Que s’est-il passé ? Où étiez-vous ? « Nous venions d’être déplacés une nouvelle fois. En cinq mois, nous avons été déplacés une dizaine de fois. Nous pensions qu’on nous conduisait à la frontière
turque, au poste de Bab al-Hawa. Mais nous nous sommes arrêtés après avoir parcouru une centaine de mètres seulement, devant un grand bâtiment, à l’intérieur de la ville. Il s’agissait d’une
caserne de l’Armée syrienne libre et/ou du groupe al-Farouk. C’était leur centre de commandement. »
Une fois à l’intérieur, qu’avez-vous fait ? « Nous avons été confiés à la garde d’un général de l’Armée libre. Un homme grand, robuste, cheveux et barbe roux. Il ne parlait pas très bien l’anglais. Nous avons
été installés dans une toute petite pièce aux fenêtres opaques. Il y faisait très chaud. Les geôliers, très souvent les quatre mêmes hommes, étaient avec nous dans cette pièce. Les fenêtres
étaient fermées. Il faisait chaud ; c’était intenable. Aussi, la porte restait grande ouverte. »
Comment avez-vous pu entendre cette conversation ? « En face de notre chambre, il y avait un grand bureau, avec des ordinateurs. La porte de ce bureau était fermée, mais nous avons entendu le générique caractéristique
d’une connexion Skype. »
C’était la première fois ? « Nous
avions déjà assisté, dans d’autres endroits, à des communications via Skype, très utilisé comme moyen de communication par les djihadistes. »
Et puis, que s’est-il passé ? « À
un certain moment, la porte du bureau s’est ouverte. Quelqu’un a dû entrer ou sortir, je ne sais plus. Mais la porte est restée entrouverte. Nous avons entendu une conversation en anglais. Deux
des intervenants ne le parlaient pas bien, mais la troisième personne, parfaitement. »
Savez-vous qui étaient les hommes qui s’entretenaient ? « Deux d’entre eux, oui. Nous avons reconnu la voix du général de l’Armée libre, le grand roux, à qui nous avions été confiés et à qui nous avions parlé quelques
heures plus tôt. »
Qui était le second ? « Un
officier d’al-Farouk, le groupe qui nous détenait. Un type plus frêle. Nous l’avons reconnu car il avait une voix très particulière. Une voix aigrelette. »
Et le troisième ? « Nous ne savons
pas de qui il s’agissait. Mais il parlait anglais avec un accent que je qualifierais de parfaitement oxfordien.
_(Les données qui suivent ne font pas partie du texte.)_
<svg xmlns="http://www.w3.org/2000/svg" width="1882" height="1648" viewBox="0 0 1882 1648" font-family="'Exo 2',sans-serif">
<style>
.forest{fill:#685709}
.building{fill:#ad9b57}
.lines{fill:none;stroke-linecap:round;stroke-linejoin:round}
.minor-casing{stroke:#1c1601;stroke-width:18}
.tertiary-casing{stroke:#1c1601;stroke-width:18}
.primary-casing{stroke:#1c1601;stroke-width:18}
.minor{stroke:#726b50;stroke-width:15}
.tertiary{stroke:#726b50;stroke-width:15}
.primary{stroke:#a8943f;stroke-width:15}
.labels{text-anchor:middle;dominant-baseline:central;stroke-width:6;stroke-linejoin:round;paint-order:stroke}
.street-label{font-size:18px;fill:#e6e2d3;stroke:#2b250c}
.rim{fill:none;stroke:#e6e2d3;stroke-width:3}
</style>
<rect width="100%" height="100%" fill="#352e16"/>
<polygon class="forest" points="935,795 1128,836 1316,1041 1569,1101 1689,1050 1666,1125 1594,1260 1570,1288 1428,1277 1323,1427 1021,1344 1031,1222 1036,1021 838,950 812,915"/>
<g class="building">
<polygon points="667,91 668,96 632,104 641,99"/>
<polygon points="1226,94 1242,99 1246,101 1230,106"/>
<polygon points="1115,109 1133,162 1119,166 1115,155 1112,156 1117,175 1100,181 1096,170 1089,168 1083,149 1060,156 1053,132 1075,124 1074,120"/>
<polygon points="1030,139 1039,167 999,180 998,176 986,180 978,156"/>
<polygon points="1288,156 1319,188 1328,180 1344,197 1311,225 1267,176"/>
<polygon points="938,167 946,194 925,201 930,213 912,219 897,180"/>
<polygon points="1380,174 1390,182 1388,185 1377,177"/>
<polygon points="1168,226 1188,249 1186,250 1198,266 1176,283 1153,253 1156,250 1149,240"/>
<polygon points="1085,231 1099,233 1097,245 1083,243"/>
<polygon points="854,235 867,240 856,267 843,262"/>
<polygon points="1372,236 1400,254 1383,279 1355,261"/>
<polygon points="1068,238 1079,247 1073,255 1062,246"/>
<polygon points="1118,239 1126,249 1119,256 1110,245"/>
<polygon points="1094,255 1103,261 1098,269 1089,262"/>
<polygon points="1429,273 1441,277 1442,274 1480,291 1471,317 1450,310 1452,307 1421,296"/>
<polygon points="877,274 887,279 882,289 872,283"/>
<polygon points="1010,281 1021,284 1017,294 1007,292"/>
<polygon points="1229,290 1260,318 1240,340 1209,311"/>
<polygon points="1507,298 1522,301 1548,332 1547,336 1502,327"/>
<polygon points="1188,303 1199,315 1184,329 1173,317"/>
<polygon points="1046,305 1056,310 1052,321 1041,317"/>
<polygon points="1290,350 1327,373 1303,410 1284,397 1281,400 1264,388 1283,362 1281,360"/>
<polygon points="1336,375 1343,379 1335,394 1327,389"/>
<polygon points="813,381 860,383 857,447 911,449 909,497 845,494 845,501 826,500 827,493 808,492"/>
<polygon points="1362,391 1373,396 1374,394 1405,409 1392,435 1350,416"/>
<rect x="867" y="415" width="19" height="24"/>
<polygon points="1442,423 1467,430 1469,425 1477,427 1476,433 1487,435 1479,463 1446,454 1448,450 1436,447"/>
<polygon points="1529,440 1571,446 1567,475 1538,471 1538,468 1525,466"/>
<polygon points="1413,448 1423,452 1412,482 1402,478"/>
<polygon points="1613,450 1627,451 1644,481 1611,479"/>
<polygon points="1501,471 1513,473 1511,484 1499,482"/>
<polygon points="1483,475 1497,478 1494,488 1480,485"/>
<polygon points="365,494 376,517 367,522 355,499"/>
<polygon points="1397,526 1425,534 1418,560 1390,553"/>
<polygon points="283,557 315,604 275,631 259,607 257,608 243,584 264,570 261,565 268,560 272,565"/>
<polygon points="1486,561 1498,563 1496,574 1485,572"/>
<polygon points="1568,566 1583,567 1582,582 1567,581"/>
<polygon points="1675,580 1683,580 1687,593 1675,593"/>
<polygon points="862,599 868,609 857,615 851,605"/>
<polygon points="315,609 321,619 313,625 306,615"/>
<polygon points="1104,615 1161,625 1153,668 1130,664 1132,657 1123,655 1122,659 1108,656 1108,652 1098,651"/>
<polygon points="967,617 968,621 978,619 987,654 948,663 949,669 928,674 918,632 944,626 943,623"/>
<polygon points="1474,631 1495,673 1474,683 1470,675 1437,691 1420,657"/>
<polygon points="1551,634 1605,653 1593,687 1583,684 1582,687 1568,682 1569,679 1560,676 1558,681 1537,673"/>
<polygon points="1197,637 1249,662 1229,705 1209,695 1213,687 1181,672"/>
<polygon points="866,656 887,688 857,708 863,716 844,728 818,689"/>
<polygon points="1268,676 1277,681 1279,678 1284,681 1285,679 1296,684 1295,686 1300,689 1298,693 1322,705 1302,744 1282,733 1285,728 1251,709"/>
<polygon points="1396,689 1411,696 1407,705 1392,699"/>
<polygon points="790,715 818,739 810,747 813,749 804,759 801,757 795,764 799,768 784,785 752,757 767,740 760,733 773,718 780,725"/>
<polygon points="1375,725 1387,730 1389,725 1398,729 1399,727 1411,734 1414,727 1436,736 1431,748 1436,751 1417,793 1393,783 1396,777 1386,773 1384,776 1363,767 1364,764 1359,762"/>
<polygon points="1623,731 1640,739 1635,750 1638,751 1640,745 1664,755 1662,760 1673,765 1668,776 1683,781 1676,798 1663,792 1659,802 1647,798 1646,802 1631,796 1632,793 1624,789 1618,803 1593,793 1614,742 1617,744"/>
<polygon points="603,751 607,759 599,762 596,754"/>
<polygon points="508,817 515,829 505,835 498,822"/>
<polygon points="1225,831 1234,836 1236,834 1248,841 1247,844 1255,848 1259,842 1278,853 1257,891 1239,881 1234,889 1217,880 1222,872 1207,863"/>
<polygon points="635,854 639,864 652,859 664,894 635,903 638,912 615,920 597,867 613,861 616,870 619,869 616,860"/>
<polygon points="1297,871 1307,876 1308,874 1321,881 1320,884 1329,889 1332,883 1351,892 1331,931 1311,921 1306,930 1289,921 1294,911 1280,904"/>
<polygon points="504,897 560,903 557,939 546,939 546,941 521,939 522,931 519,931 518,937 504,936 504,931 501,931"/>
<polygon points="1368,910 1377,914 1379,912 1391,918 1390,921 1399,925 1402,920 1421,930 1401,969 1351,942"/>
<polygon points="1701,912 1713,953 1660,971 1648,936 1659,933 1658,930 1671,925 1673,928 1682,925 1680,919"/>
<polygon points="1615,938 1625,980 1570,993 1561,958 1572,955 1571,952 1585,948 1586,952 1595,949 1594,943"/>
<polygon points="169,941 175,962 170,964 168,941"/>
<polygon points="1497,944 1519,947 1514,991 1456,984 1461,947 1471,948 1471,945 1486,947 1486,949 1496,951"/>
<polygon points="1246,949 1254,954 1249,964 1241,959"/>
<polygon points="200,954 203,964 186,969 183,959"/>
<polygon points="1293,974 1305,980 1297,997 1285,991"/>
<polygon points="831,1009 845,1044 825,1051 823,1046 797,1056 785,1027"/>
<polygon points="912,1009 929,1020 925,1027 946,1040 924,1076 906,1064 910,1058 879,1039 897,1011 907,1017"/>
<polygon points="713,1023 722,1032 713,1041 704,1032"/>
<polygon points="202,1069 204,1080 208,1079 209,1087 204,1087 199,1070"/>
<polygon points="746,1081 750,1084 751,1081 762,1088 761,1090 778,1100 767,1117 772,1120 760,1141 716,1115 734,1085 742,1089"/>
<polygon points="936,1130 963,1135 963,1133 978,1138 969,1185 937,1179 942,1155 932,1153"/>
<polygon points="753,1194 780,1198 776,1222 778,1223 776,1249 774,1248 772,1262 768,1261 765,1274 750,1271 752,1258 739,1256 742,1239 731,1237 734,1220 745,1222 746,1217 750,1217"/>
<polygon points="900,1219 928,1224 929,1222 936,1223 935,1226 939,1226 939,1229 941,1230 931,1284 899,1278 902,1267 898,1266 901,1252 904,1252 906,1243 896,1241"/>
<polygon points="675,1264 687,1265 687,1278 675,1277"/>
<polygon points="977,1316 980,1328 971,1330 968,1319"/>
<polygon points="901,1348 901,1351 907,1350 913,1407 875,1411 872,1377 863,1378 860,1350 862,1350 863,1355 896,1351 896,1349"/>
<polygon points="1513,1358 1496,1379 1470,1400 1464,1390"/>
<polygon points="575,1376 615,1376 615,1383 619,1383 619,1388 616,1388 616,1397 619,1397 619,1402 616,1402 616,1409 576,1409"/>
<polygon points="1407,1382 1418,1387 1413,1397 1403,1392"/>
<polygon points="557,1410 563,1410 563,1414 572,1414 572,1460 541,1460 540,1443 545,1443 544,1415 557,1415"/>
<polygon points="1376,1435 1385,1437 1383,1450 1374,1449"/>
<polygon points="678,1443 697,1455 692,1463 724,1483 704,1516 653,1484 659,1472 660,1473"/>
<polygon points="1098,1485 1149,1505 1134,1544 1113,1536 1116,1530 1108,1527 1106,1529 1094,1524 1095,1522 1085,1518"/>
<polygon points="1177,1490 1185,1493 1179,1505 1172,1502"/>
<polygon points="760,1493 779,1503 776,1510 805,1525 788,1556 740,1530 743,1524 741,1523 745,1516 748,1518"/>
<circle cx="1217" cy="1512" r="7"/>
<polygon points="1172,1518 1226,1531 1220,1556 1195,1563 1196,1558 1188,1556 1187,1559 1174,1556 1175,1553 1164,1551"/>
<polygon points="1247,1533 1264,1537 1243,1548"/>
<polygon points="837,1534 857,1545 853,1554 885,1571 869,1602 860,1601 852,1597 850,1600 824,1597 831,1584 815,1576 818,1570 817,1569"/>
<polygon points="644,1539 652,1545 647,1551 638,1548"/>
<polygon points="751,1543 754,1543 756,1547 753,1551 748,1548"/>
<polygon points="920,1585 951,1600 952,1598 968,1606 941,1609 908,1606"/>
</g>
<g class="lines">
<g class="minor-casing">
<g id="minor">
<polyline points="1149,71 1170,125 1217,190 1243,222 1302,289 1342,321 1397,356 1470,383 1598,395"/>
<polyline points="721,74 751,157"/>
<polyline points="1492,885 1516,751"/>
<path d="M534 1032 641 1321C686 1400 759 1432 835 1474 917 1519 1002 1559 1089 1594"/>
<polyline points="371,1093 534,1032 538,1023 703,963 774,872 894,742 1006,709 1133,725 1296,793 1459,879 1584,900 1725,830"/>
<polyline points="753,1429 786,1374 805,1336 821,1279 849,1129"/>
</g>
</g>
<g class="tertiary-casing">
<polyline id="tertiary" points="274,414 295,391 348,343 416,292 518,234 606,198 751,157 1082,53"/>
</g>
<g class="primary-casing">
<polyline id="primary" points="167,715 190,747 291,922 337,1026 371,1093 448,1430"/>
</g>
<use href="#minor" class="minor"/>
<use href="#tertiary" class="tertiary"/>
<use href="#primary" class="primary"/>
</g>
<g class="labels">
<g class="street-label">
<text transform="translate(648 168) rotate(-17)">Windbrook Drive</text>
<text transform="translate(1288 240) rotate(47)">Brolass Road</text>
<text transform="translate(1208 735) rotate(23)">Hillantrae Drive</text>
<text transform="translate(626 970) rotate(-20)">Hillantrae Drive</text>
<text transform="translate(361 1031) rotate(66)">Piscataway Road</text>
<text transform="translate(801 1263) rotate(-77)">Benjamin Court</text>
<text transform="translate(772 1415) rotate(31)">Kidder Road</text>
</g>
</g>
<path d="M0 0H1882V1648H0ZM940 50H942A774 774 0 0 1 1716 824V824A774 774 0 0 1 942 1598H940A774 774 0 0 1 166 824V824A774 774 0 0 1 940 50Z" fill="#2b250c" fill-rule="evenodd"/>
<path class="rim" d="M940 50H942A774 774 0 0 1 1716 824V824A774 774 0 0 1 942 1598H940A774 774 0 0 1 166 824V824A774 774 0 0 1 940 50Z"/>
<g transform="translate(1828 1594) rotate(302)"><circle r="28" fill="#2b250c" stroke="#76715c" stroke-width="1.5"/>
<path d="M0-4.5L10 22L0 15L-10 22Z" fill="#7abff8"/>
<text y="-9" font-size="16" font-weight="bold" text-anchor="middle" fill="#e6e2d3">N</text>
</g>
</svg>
Il me faisait penser à l’accent d’un de mes collègues britanniques, lorsque
j’enseignais à l’École européenne, sorti d’Oxford. »
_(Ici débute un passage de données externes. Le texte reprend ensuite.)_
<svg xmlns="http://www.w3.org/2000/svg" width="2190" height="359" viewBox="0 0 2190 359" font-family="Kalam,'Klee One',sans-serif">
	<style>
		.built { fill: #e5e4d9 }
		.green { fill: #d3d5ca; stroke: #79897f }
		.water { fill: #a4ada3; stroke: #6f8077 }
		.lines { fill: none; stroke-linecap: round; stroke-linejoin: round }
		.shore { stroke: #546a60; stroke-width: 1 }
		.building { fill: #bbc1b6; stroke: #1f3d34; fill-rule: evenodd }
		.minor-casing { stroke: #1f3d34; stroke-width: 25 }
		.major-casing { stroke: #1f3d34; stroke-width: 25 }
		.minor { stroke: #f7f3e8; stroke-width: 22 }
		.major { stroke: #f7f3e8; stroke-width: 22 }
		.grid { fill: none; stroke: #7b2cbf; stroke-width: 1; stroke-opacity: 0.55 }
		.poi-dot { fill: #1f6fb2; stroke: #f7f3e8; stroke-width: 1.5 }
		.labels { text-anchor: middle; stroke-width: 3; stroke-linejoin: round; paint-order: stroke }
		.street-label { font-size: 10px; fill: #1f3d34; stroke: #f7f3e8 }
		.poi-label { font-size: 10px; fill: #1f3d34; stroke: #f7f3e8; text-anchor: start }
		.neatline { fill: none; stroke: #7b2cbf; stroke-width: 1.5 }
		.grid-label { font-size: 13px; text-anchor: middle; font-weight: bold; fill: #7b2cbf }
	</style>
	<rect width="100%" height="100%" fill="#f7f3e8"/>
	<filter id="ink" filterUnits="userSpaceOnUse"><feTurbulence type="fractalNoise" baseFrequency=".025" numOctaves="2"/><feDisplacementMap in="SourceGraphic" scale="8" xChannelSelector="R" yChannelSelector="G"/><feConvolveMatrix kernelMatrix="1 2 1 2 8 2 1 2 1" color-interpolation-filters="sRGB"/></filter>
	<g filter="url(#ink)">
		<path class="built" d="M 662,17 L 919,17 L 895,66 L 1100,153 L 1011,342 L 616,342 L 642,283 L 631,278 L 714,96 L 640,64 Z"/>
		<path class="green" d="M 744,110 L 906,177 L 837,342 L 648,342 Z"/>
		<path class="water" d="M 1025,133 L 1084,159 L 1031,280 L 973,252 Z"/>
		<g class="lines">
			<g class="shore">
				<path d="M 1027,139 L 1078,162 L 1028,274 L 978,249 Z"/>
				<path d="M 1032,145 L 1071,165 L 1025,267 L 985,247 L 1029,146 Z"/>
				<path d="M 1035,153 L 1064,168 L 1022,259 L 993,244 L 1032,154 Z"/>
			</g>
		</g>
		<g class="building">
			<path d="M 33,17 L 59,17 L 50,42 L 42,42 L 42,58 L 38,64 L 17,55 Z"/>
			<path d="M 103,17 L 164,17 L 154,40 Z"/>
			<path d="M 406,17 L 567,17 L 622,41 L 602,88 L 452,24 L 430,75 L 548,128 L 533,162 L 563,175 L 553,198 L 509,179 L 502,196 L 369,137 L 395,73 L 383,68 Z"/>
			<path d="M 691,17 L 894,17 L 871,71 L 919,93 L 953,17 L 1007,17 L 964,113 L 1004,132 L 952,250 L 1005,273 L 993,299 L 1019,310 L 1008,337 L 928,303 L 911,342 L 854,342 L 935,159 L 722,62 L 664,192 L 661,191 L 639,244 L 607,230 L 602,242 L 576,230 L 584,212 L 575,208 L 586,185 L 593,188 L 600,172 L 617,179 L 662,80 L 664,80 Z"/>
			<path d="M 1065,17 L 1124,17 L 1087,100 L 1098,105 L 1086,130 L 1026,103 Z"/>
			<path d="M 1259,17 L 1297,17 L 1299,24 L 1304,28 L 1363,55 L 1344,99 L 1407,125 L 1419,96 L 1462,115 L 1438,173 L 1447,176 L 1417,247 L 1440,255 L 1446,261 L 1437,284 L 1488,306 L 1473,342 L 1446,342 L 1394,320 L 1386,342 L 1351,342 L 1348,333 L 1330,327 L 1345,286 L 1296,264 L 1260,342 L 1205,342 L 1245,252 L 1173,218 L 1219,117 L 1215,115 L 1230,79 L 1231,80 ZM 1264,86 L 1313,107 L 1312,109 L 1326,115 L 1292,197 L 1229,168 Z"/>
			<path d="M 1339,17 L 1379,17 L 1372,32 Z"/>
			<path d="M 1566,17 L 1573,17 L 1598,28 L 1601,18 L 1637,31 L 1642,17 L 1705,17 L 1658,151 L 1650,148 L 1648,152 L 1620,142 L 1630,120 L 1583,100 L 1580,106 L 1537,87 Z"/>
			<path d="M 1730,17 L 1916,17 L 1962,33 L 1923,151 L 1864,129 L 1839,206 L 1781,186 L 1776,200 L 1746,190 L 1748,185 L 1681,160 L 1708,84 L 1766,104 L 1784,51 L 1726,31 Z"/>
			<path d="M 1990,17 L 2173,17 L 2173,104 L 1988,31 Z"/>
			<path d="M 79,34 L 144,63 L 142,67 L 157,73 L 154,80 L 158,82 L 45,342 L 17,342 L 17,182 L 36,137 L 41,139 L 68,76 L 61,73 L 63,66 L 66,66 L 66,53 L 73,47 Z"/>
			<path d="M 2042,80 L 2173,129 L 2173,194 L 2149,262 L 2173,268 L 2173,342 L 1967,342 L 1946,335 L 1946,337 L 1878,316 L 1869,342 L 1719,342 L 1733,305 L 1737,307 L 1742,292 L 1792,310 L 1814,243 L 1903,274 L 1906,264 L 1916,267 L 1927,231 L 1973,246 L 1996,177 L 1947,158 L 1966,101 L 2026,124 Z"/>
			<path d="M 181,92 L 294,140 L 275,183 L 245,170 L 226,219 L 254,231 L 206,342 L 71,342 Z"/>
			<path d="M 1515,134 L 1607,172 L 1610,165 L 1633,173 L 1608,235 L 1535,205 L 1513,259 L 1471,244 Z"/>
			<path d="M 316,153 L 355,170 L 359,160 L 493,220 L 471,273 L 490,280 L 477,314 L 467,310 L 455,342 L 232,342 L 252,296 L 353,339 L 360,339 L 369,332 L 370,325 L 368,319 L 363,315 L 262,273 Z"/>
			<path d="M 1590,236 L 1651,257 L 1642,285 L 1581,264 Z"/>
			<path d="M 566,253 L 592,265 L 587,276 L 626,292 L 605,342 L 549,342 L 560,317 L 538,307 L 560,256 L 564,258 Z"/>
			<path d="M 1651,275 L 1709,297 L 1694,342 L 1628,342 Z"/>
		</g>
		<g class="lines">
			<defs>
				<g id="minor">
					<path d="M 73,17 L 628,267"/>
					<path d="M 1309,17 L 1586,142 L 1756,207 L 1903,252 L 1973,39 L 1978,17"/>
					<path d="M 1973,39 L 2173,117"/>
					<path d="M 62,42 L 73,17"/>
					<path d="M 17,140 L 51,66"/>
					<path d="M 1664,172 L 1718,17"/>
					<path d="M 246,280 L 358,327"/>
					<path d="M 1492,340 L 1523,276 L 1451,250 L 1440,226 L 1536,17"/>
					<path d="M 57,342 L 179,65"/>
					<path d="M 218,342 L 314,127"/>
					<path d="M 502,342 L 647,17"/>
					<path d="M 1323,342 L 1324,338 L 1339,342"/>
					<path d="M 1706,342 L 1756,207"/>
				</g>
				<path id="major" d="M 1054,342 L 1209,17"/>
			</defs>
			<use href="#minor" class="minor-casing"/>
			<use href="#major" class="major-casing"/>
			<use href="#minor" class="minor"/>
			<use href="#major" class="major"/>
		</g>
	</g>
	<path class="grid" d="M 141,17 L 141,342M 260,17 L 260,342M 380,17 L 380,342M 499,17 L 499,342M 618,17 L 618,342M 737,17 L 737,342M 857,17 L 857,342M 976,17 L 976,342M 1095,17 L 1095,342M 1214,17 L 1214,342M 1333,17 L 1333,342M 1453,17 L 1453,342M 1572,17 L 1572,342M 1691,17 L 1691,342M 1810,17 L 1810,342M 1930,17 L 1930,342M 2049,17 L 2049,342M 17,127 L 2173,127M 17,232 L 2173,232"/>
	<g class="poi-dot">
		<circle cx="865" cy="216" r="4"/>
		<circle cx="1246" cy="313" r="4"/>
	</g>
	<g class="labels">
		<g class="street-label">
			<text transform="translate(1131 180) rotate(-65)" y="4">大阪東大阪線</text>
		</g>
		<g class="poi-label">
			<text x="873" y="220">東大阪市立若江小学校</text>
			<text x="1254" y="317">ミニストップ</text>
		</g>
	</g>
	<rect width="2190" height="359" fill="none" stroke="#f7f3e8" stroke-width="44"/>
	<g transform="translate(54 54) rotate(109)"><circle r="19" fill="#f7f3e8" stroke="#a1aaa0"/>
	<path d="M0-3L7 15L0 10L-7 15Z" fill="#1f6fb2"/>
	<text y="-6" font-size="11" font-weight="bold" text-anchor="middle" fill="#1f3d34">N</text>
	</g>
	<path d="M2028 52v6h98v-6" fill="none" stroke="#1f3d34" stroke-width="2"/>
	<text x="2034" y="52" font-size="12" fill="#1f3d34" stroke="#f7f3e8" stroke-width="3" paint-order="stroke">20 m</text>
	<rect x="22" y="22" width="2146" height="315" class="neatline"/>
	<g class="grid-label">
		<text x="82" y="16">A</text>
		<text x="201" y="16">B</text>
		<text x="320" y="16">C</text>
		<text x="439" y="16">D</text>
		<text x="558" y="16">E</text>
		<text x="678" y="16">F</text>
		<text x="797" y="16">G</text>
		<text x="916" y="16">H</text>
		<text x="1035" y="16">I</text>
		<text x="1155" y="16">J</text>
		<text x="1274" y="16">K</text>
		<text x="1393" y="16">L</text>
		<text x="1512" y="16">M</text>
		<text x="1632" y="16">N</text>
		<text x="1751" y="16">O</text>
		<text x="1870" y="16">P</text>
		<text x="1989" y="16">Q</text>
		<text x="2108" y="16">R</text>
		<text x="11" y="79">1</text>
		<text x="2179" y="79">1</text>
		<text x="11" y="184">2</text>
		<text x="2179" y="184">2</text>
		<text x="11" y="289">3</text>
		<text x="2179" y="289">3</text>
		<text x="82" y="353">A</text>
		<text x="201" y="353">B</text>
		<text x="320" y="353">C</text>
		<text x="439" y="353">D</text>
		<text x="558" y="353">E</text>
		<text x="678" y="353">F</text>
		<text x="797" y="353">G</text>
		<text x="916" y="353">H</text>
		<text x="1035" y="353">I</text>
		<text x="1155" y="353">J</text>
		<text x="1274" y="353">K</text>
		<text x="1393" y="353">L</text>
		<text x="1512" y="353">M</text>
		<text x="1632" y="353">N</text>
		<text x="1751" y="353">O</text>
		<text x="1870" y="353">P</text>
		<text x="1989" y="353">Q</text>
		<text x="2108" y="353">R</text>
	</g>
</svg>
Saviez-vous qui était cet homme ? « Non, nous n’avons pas vu son visage. Nous avons seulement entendu sa voix. »
La conversation a eu lieu en anglais, pas en arabe ? « En anglais, oui ! Et, souvent, les deux autres protagonistes lui demandaient de répéter ce qu’il disait. »
Peut-on en déduire que le troisième homme ne parlait pas l’arabe ?
« Je pense que la conversation eût été plus aisée en arabe et j’en déduis donc que ‘l’Oxfordien’ ne parlait pas cette langue. »
Témoignage de Pierre Piccinin da Prata
Commission d'enquête de l'ONU sur les crimes de guerre en Syrie
(Genève, 18 septembre 2013)
Le contenu de la
conversation
Ainsi, qu’avez-vous entendu ? « Lorsque la porte s’est ouverte et que nous avons pu entendre mieux ce qui se disait, les trois intervenants parlaient de la situation du Liban. Ensuite, ils ont
parlé de l’Égypte et de la Tunisie, du président Marzouki, des soldats tués par les Salafistes. Et puis, ils ont parlé de l’emploi du gaz à al-Ghouta. Nous connaissions cette banlieue, car nous
devions nous y rendre, Domenico et moi. »
Étiez-vous au courant qu’il y avait eu une attaque au gaz ? « Non, nous ne savions rien. Mais, quand nous avons entendu le nom de la ville, comme nous la connaissions, nous avons écouté plus attentivement. »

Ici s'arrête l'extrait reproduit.